With all pictures excluded, restate the records that follow exactly as written.
****
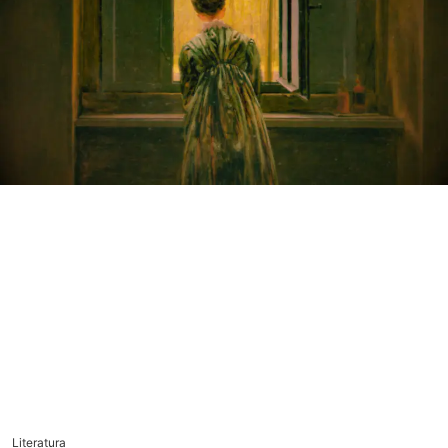
Literatura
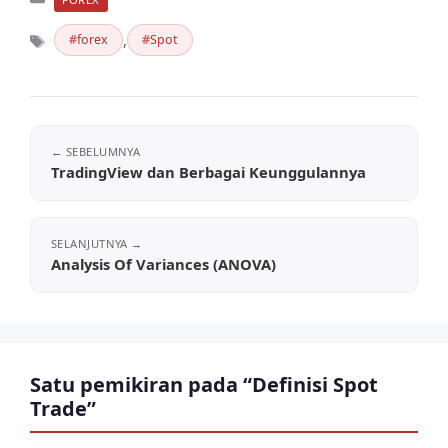
,
forex
Spot
Tag
TradingView dan Berbagai Keunggulannya
Analysis Of Variances (ANOVA)
Satu pemikiran pada “Definisi Spot
Trade”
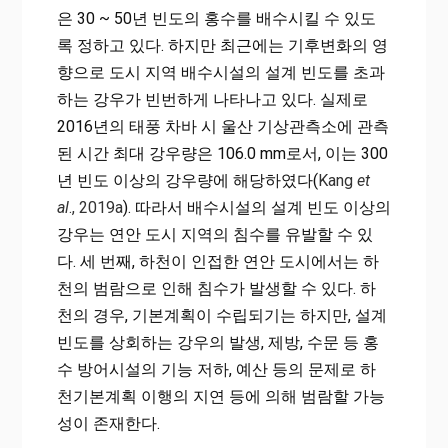
은 30 ~ 50년 빈도의 홍수를 배수시킬 수 있도
록 정하고 있다. 하지만 최근에는 기후변화의 영
향으로 도시 지역 배수시설의 설계 빈도를 초과
하는 강우가 빈번하게 나타나고 있다. 실제로
2016년의 태풍 차바 시 울산 기상관측소에 관측
된 시간 최대 강우량은 106.0 mm로서, 이는 300
년 빈도 이상의 강우량에 해당하였다(
Kang
et
al
., 2019a
). 따라서 배수시설의 설계 빈도 이상의
강우는 연안 도시 지역의 침수를 유발할 수 있
다. 세 번째, 하천이 인접한 연안 도시에서는 하
천의 범람으로 인해 침수가 발생할 수 있다. 하
천의 경우, 기본계획이 수립되기는 하지만, 설계
빈도를 상회하는 강우의 발생, 제방, 수문 등 홍
수 방어시설의 기능 저하, 예산 등의 문제로 하
천기본계획 이행의 지연 등에 의해 범람할 가능
성이 존재한다.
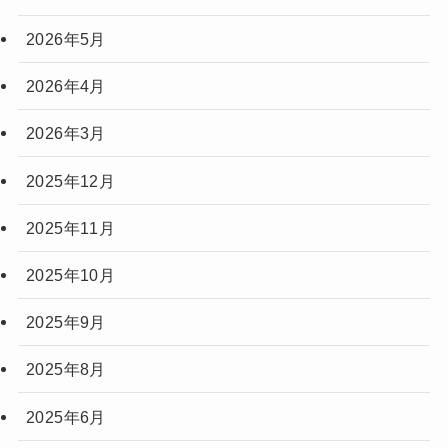
2026年5月
2026年4月
2026年3月
2025年12月
2025年11月
2025年10月
2025年9月
2025年8月
2025年6月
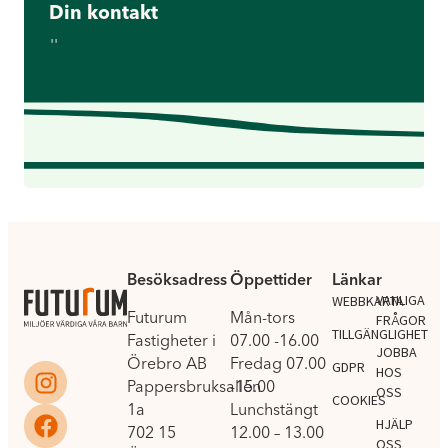
Din kontakt
''
Besöksadress
Öppettider
Länkar
.
VANLIGA
WEBBKARTA
Futurum
Mån-tors
FRÅGOR
TILLGÄNGLIGHET
Fastigheter i
07.00 -16.00
JOBBA
Örebro AB
Fredag 07.00
GDPR
HOS
Pappersbruksallén
-15.00
OSS
COOKIES
1a
Lunchstängt
HJÄLP
702 15
12.00 – 13.00
OSS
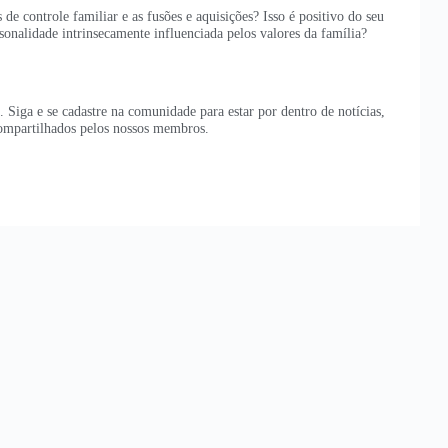
de controle familiar e as fusões e aquisições? Isso é positivo do seu
onalidade intrinsecamente influenciada pelos valores da família?
iga e se cadastre na comunidade para estar por dentro de notícias,
 compartilhados pelos nossos membros.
****
§ RESPONSE BELOW
Literatura
,
forex
Spot
Tag
TradingView dan Berbagai Keunggulannya
Analysis Of Variances (ANOVA)
Satu pemikiran pada “Definisi Spot
Trade”
은 30 ~ 50년 빈도의 홍수를 배수시킬 수 있도
록 정하고 있다. 하지만 최근에는 기후변화의 영
향으로 도시 지역 배수시설의 설계 빈도를 초과
하는 강우가 빈번하게 나타나고 있다. 실제로
2016년의 태풍 차바 시 울산 기상관측소에 관측
된 시간 최대 강우량은 106.0 mm로서, 이는 300
년 빈도 이상의 강우량에 해당하였다(
Kang
et
al
., 2019a
). 따라서 배수시설의 설계 빈도 이상의
강우는 연안 도시 지역의 침수를 유발할 수 있
다. 세 번째, 하천이 인접한 연안 도시에서는 하
천의 범람으로 인해 침수가 발생할 수 있다. 하
천의 경우, 기본계획이 수립되기는 하지만, 설계
빈도를 상회하는 강우의 발생, 제방, 수문 등 홍
수 방어시설의 기능 저하, 예산 등의 문제로 하
천기본계획 이행의 지연 등에 의해 범람할 가능
성이 존재한다.
2026年5月
2026年4月
2026年3月
2025年12月
2025年11月
2025年10月
2025年9月
2025年8月
2025年6月
Din kontakt
''
Besöksadress
Öppettider
Länkar
.
VANLIGA
WEBBKARTA
Futurum
Mån-tors
FRÅGOR
TILLGÄNGLIGHET
Fastigheter i
07.00 -16.00
JOBBA
Örebro AB
Fredag 07.00
GDPR
HOS
Pappersbruksallén
-15.00
OSS
COOKIES
1a
Lunchstängt
HJÄLP
702 15
12.00 – 13.00
OSS
de controle familiar e as fusões e aquisições? Isso é positivo do seu
onalidade intrinsecamente influenciada pelos valores da família?
iga e se cadastre na comunidade para estar por dentro de notícias,
 compartilhados pelos nossos membros.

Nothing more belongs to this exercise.